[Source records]
※ ※ ※

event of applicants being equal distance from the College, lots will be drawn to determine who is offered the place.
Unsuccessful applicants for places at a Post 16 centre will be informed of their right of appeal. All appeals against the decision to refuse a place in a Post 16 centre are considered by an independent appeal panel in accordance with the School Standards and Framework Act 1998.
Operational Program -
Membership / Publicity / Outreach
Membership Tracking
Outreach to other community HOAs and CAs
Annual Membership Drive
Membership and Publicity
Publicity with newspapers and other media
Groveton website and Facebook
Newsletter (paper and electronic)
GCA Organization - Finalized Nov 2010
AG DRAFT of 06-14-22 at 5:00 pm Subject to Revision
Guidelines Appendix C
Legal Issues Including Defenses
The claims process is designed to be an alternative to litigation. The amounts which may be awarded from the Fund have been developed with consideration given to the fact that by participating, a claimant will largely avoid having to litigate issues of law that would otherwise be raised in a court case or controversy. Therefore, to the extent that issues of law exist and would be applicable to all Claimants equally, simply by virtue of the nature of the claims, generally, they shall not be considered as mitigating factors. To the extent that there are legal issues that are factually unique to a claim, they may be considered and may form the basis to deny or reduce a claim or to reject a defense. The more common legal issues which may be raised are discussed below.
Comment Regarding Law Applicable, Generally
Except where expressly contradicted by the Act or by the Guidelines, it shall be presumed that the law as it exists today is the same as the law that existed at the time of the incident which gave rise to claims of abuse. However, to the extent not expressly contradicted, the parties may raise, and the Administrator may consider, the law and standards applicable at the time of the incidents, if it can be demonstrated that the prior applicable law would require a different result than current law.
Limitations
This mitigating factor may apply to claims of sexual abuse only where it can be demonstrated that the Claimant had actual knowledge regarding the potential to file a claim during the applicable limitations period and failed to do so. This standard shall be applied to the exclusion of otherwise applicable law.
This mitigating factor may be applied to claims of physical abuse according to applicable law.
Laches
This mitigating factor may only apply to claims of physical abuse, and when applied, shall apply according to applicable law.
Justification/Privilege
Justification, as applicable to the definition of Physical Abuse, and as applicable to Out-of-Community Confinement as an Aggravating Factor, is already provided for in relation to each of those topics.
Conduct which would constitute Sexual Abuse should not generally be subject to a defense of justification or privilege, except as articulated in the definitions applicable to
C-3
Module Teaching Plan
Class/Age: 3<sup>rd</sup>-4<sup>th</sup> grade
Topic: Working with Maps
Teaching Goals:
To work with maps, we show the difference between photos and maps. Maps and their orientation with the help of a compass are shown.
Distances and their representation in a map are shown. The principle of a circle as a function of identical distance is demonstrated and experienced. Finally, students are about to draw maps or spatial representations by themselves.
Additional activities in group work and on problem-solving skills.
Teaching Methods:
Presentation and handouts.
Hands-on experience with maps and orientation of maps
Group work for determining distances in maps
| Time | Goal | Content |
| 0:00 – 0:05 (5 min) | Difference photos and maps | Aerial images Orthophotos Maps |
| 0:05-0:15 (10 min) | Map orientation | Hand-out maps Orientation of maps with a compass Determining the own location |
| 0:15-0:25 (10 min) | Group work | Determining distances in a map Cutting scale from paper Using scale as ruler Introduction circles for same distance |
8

※ ※ ※

● ABOUT THIS TASK: All entries should be given again precisely as they appear above.

● RESPONSE BOX:
event of applicants being equal distance from the College, lots will be drawn to determine who is offered the place.
Unsuccessful applicants for places at a Post 16 centre will be informed of their right of appeal. All appeals against the decision to refuse a place in a Post 16 centre are considered by an independent appeal panel in accordance with the School Standards and Framework Act 1998.
Operational Program -
Membership / Publicity / Outreach
Membership Tracking
Outreach to other community HOAs and CAs
Annual Membership Drive
Membership and Publicity
Publicity with newspapers and other media
Groveton website and Facebook
Newsletter (paper and electronic)
GCA Organization - Finalized Nov 2010
AG DRAFT of 06-14-22 at 5:00 pm Subject to Revision
Guidelines Appendix C
Legal Issues Including Defenses
The claims process is designed to be an alternative to litigation. The amounts which may be awarded from the Fund have been developed with consideration given to the fact that by participating, a claimant will largely avoid having to litigate issues of law that would otherwise be raised in a court case or controversy. Therefore, to the extent that issues of law exist and would be applicable to all Claimants equally, simply by virtue of the nature of the claims, generally, they shall not be considered as mitigating factors. To the extent that there are legal issues that are factually unique to a claim, they may be considered and may form the basis to deny or reduce a claim or to reject a defense. The more common legal issues which may be raised are discussed below.
Comment Regarding Law Applicable, Generally
Except where expressly contradicted by the Act or by the Guidelines, it shall be presumed that the law as it exists today is the same as the law that existed at the time of the incident which gave rise to claims of abuse. However, to the extent not expressly contradicted, the parties may raise, and the Administrator may consider, the law and standards applicable at the time of the incidents, if it can be demonstrated that the prior applicable law would require a different result than current law.
Limitations
This mitigating factor may apply to claims of sexual abuse only where it can be demonstrated that the Claimant had actual knowledge regarding the potential to file a claim during the applicable limitations period and failed to do so. This standard shall be applied to the exclusion of otherwise applicable law.
This mitigating factor may be applied to claims of physical abuse according to applicable law.
Laches
This mitigating factor may only apply to claims of physical abuse, and when applied, shall apply according to applicable law.
Justification/Privilege
Justification, as applicable to the definition of Physical Abuse, and as applicable to Out-of-Community Confinement as an Aggravating Factor, is already provided for in relation to each of those topics.
Conduct which would constitute Sexual Abuse should not generally be subject to a defense of justification or privilege, except as articulated in the definitions applicable to
C-3
Module Teaching Plan
Class/Age: 3<sup>rd</sup>-4<sup>th</sup> grade
Topic: Working with Maps
Teaching Goals:
To work with maps, we show the difference between photos and maps. Maps and their orientation with the help of a compass are shown.
Distances and their representation in a map are shown. The principle of a circle as a function of identical distance is demonstrated and experienced. Finally, students are about to draw maps or spatial representations by themselves.
Additional activities in group work and on problem-solving skills.
Teaching Methods:
Presentation and handouts.
Hands-on experience with maps and orientation of maps
Group work for determining distances in maps
| Time | Goal | Content |
| 0:00 – 0:05 (5 min) | Difference photos and maps | Aerial images Orthophotos Maps |
| 0:05-0:15 (10 min) | Map orientation | Hand-out maps Orientation of maps with a compass Determining the own location |
| 0:15-0:25 (10 min) | Group work | Determining distances in a map Cutting scale from paper Using scale as ruler Introduction circles for same distance |
8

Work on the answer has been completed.